§ **REQUIRED ACTION**
Whenever an image turns up, omit it and return the remaining data exactly.

§ **DATA TO PROCESS**
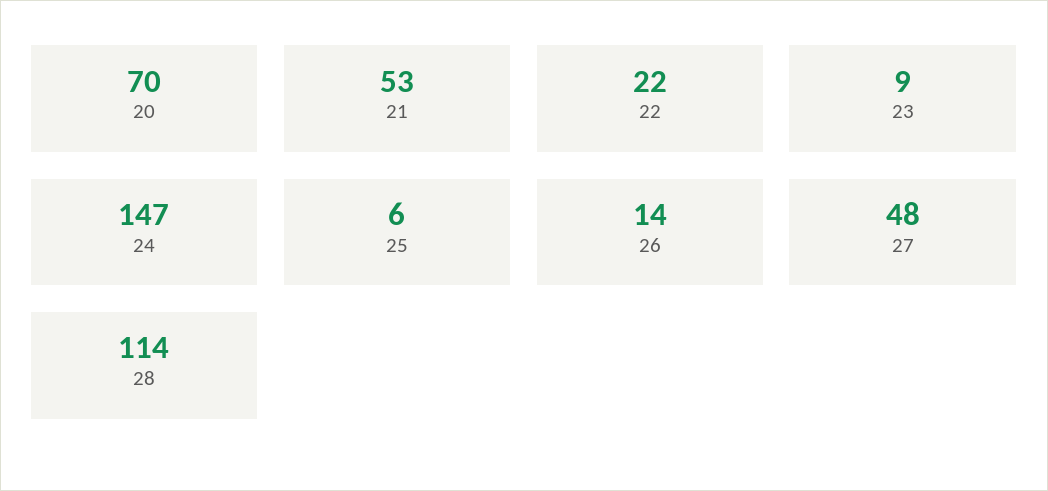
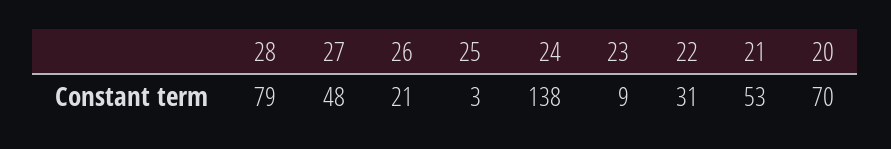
  {
    "20": 70,
    "21": 53,
-   "22": 22,
+   "22": 31,
    "23": 9,
-   "24": 147,
+   "24": 138,
-   "25": 6,
+   "25": 3,
-   "26": 14,
+   "26": 21,
    "27": 48,
-   "28": 114
+   "28": 79
  }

§ **OUTPUT FOR THIS EXERCISE**
  {
    "20": 70,
    "21": 53,
-   "22": 22,
+   "22": 31,
    "23": 9,
-   "24": 147,
+   "24": 138,
-   "25": 6,
+   "25": 3,
-   "26": 14,
+   "26": 21,
    "27": 48,
-   "28": 114
+   "28": 79
  }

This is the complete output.